A word-for-word copy of the records is needed, with every picture left out.

* [Saved data entries]

* * * * * * * * *

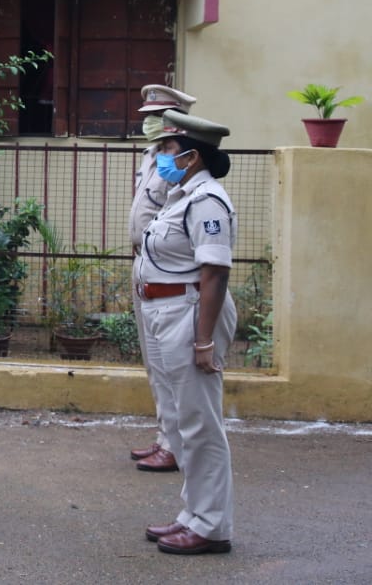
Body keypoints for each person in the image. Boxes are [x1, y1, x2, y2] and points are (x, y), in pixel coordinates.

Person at [137, 110, 237, 555]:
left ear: (192, 157)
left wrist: (204, 340)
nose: (160, 156)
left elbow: (215, 273)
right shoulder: (181, 196)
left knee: (201, 424)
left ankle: (211, 526)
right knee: (183, 421)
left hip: (191, 313)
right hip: (167, 310)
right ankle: (193, 514)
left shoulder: (207, 201)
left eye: (168, 149)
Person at [127, 84, 197, 473]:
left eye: (158, 117)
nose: (150, 123)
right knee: (154, 362)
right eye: (148, 117)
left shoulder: (184, 162)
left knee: (173, 364)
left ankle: (177, 444)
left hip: (171, 270)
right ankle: (165, 435)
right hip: (144, 264)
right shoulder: (151, 156)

* * * * * * * * *

* [EXPECTED OUTPUT]
Body keypoints for each person in the image. Boxes are [x1, y1, x2, y2] and points are (x, y), in pixel coordinates.

Person at [137, 110, 237, 555]:
left ear: (192, 157)
left wrist: (204, 340)
nose: (160, 156)
left elbow: (215, 273)
right shoulder: (181, 196)
left knee: (201, 424)
left ankle: (211, 526)
right knee: (183, 421)
left hip: (191, 313)
right hip: (167, 310)
right ankle: (193, 514)
left shoulder: (207, 201)
left eye: (168, 149)
Person at [127, 84, 197, 473]:
left eye: (158, 117)
nose: (150, 123)
right knee: (154, 362)
right eye: (148, 117)
left shoulder: (184, 162)
left knee: (173, 364)
left ankle: (177, 444)
left hip: (171, 270)
right ankle: (165, 435)
right hip: (144, 264)
right shoulder: (151, 156)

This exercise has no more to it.